An exact copy of every record is needed.

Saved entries
━━━━━━━━
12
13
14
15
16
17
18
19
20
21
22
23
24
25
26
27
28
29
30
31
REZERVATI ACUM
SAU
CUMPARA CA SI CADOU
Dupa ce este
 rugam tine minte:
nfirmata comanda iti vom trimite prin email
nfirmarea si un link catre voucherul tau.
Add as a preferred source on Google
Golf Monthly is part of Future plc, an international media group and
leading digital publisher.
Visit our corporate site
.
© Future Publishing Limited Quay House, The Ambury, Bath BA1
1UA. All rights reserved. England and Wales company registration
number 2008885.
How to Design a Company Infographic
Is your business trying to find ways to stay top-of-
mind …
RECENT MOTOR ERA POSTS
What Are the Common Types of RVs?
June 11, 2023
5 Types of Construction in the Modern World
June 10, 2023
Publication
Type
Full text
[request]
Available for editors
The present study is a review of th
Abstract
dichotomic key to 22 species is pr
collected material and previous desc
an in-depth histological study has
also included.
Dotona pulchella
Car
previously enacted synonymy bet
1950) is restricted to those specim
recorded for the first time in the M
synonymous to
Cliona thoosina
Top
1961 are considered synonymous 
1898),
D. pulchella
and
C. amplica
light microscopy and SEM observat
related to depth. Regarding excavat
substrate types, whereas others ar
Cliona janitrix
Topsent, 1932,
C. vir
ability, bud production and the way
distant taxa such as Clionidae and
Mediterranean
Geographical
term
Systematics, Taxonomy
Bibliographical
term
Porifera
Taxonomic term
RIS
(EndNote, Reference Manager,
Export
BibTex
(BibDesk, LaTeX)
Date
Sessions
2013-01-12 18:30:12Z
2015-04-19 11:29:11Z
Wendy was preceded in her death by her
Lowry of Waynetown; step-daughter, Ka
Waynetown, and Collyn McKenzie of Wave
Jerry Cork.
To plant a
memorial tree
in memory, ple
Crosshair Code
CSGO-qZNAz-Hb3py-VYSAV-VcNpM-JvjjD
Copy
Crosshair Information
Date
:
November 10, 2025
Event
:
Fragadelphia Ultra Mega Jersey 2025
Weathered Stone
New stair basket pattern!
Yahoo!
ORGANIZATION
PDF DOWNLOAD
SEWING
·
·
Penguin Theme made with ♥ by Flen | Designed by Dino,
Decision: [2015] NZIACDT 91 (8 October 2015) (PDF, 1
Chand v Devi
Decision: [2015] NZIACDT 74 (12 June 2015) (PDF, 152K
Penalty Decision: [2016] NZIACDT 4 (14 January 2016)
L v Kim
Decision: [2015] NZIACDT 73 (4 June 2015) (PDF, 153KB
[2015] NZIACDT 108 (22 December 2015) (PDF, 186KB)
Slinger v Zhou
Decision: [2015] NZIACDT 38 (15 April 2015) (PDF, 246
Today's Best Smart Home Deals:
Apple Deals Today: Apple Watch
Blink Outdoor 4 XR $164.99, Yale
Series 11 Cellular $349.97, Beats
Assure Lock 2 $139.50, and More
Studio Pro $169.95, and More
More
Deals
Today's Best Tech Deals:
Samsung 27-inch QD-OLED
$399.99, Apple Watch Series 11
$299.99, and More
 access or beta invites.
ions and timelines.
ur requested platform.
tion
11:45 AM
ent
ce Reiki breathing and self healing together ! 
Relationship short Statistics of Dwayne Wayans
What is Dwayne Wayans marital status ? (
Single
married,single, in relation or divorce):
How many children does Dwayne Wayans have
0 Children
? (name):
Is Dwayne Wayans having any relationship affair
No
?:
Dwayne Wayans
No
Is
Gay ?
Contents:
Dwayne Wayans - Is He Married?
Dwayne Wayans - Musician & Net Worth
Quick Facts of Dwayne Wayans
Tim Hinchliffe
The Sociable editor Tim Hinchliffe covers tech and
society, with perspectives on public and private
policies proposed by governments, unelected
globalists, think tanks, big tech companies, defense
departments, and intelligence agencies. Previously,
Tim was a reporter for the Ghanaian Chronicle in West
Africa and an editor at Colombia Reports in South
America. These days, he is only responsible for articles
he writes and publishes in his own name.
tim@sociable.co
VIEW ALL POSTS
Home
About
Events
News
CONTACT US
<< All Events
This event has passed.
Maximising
━━━━━━━━
Result of this task:
12
13
14
15
16
17
18
19
20
21
22
23
24
25
26
27
28
29
30
31
REZERVATI ACUM
SAU
CUMPARA CA SI CADOU
Dupa ce este
 rugam tine minte:
nfirmata comanda iti vom trimite prin email
nfirmarea si un link catre voucherul tau.
Add as a preferred source on Google
Golf Monthly is part of Future plc, an international media group and
leading digital publisher.
Visit our corporate site
.
© Future Publishing Limited Quay House, The Ambury, Bath BA1
1UA. All rights reserved. England and Wales company registration
number 2008885.
How to Design a Company Infographic
Is your business trying to find ways to stay top-of-
mind …
RECENT MOTOR ERA POSTS
What Are the Common Types of RVs?
June 11, 2023
5 Types of Construction in the Modern World
June 10, 2023
Publication
Type
Full text
[request]
Available for editors
The present study is a review of th
Abstract
dichotomic key to 22 species is pr
collected material and previous desc
an in-depth histological study has
also included.
Dotona pulchella
Car
previously enacted synonymy bet
1950) is restricted to those specim
recorded for the first time in the M
synonymous to
Cliona thoosina
Top
1961 are considered synonymous 
1898),
D. pulchella
and
C. amplica
light microscopy and SEM observat
related to depth. Regarding excavat
substrate types, whereas others ar
Cliona janitrix
Topsent, 1932,
C. vir
ability, bud production and the way
distant taxa such as Clionidae and
Mediterranean
Geographical
term
Systematics, Taxonomy
Bibliographical
term
Porifera
Taxonomic term
RIS
(EndNote, Reference Manager,
Export
BibTex
(BibDesk, LaTeX)
Date
Sessions
2013-01-12 18:30:12Z
2015-04-19 11:29:11Z
Wendy was preceded in her death by her
Lowry of Waynetown; step-daughter, Ka
Waynetown, and Collyn McKenzie of Wave
Jerry Cork.
To plant a
memorial tree
in memory, ple
Crosshair Code
CSGO-qZNAz-Hb3py-VYSAV-VcNpM-JvjjD
Copy
Crosshair Information
Date
:
November 10, 2025
Event
:
Fragadelphia Ultra Mega Jersey 2025
Weathered Stone
New stair basket pattern!
Yahoo!
ORGANIZATION
PDF DOWNLOAD
SEWING
·
·
Penguin Theme made with ♥ by Flen | Designed by Dino,
Decision: [2015] NZIACDT 91 (8 October 2015) (PDF, 1
Chand v Devi
Decision: [2015] NZIACDT 74 (12 June 2015) (PDF, 152K
Penalty Decision: [2016] NZIACDT 4 (14 January 2016)
L v Kim
Decision: [2015] NZIACDT 73 (4 June 2015) (PDF, 153KB
[2015] NZIACDT 108 (22 December 2015) (PDF, 186KB)
Slinger v Zhou
Decision: [2015] NZIACDT 38 (15 April 2015) (PDF, 246
Today's Best Smart Home Deals:
Apple Deals Today: Apple Watch
Blink Outdoor 4 XR $164.99, Yale
Series 11 Cellular $349.97, Beats
Assure Lock 2 $139.50, and More
Studio Pro $169.95, and More
More
Deals
Today's Best Tech Deals:
Samsung 27-inch QD-OLED
$399.99, Apple Watch Series 11
$299.99, and More
 access or beta invites.
ions and timelines.
ur requested platform.
tion
11:45 AM
ent
ce Reiki breathing and self healing together ! 
Relationship short Statistics of Dwayne Wayans
What is Dwayne Wayans marital status ? (
Single
married,single, in relation or divorce):
How many children does Dwayne Wayans have
0 Children
? (name):
Is Dwayne Wayans having any relationship affair
No
?:
Dwayne Wayans
No
Is
Gay ?
Contents:
Dwayne Wayans - Is He Married?
Dwayne Wayans - Musician & Net Worth
Quick Facts of Dwayne Wayans
Tim Hinchliffe
The Sociable editor Tim Hinchliffe covers tech and
society, with perspectives on public and private
policies proposed by governments, unelected
globalists, think tanks, big tech companies, defense
departments, and intelligence agencies. Previously,
Tim was a reporter for the Ghanaian Chronicle in West
Africa and an editor at Colombia Reports in South
America. These days, he is only responsible for articles
he writes and publishes in his own name.
tim@sociable.co
VIEW ALL POSTS
Home
About
Events
News
CONTACT US
<< All Events
This event has passed.
Maximising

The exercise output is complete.